From the data below, retype exactly the lines starting with the one that contains "We are proud" and ending with the one that contains "Bjarne J. Rasmussen", both included.

## The records
§
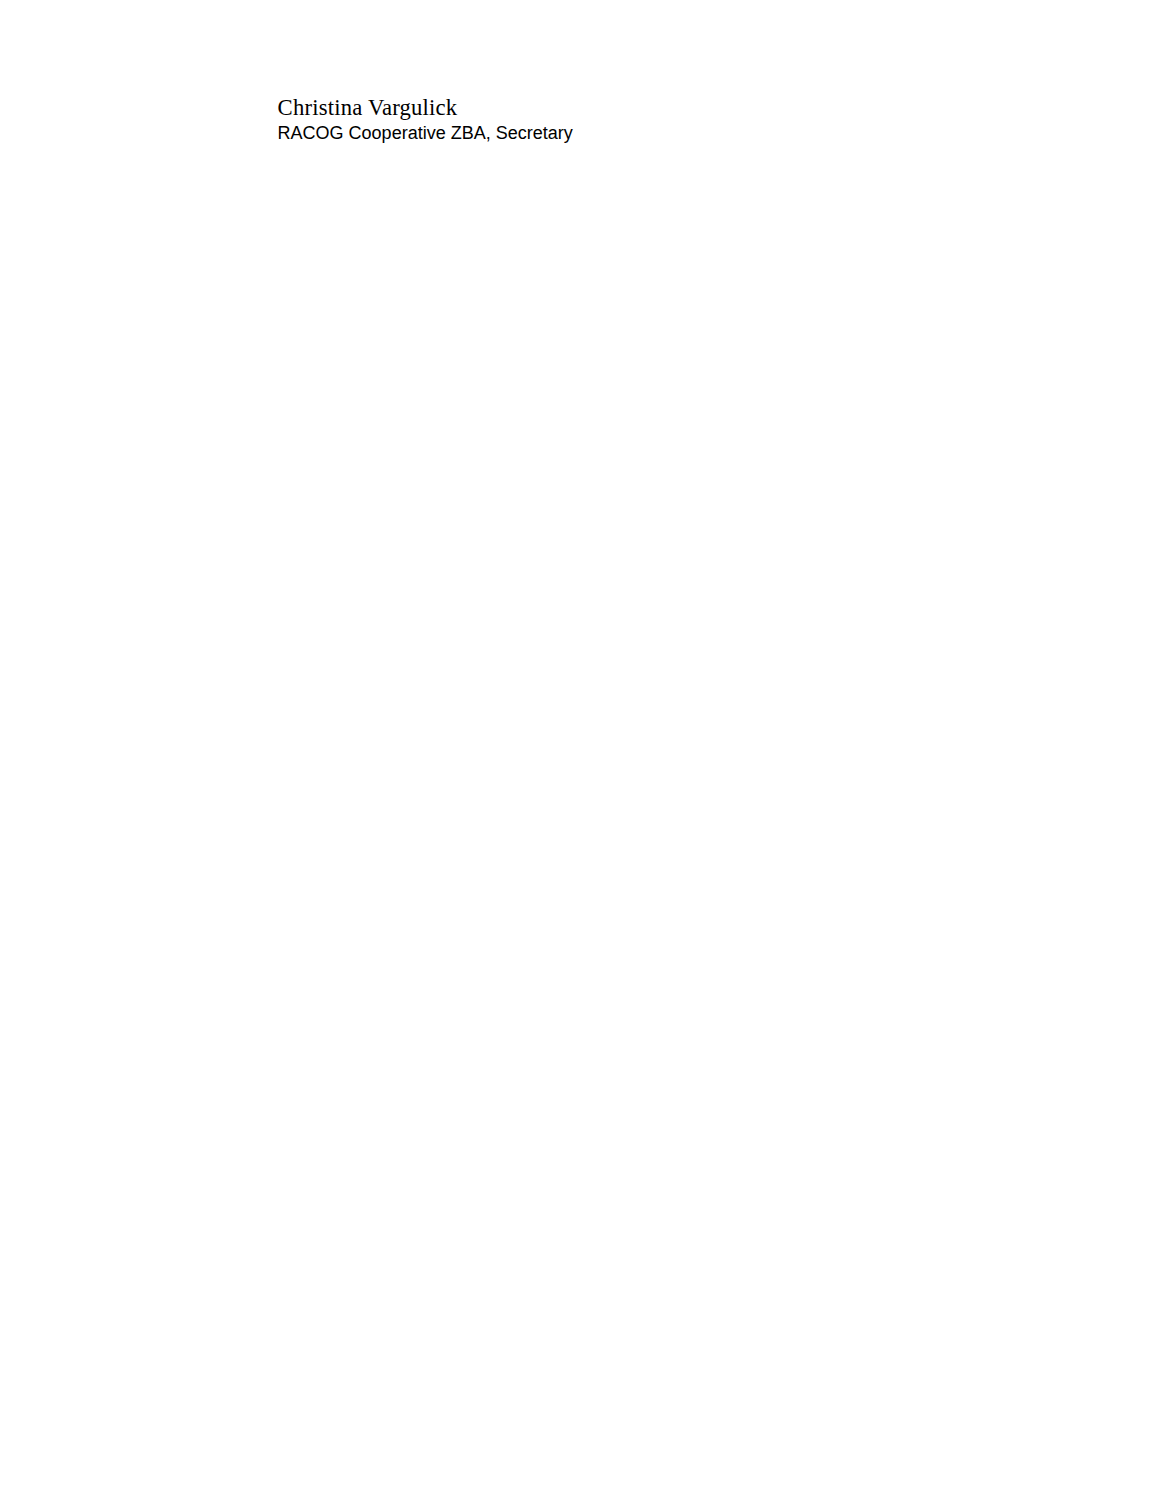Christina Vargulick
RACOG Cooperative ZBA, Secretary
§
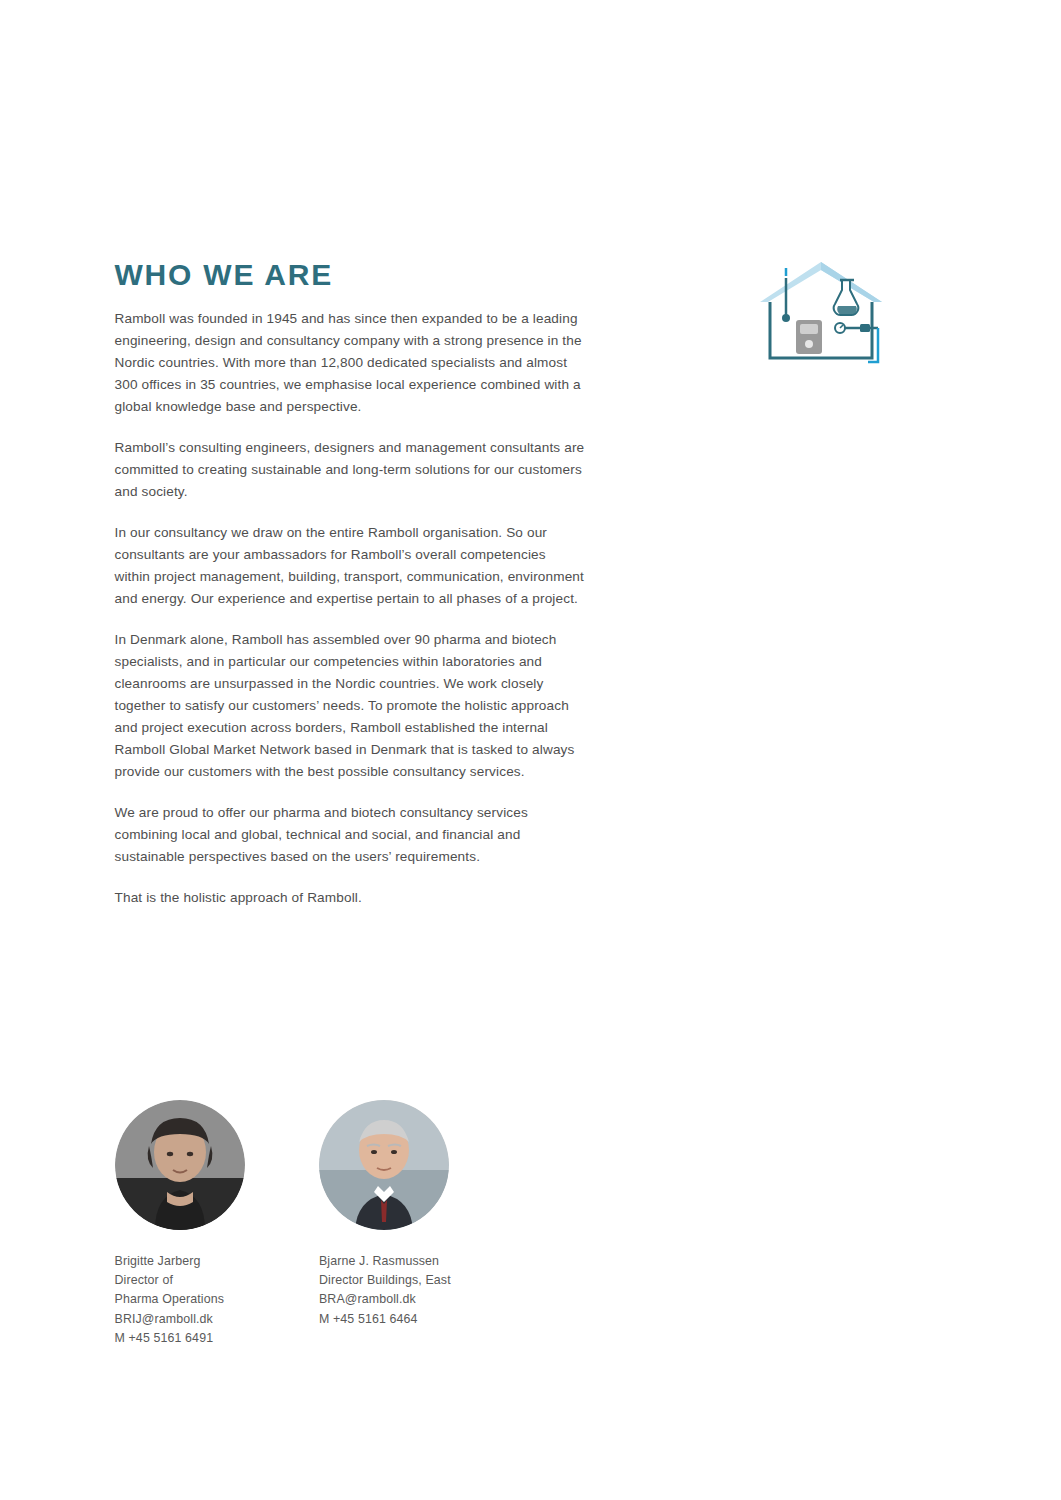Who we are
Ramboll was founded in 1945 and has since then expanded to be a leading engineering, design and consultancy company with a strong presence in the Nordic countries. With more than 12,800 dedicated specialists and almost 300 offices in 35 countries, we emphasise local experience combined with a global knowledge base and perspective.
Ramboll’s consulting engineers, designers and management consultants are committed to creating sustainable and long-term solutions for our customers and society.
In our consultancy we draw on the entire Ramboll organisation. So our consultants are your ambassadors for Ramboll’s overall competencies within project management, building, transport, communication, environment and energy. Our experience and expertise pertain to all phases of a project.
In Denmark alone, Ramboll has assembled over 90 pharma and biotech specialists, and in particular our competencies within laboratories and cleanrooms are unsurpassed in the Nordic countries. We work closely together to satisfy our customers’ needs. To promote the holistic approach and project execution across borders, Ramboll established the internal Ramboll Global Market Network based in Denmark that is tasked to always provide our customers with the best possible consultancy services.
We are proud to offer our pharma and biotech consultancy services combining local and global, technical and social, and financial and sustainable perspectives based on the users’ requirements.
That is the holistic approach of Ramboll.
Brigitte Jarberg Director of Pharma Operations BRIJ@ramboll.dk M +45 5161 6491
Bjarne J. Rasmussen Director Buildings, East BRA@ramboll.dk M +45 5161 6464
§
## The answer
We are proud to offer our pharma and biotech consultancy services combining local and global, technical and social, and financial and sustainable perspectives based on the users’ requirements.
That is the holistic approach of Ramboll.
Brigitte Jarberg Director of Pharma Operations BRIJ@ramboll.dk M +45 5161 6491
Bjarne J. Rasmussen Director Buildings, East BRA@ramboll.dk M +45 5161 6464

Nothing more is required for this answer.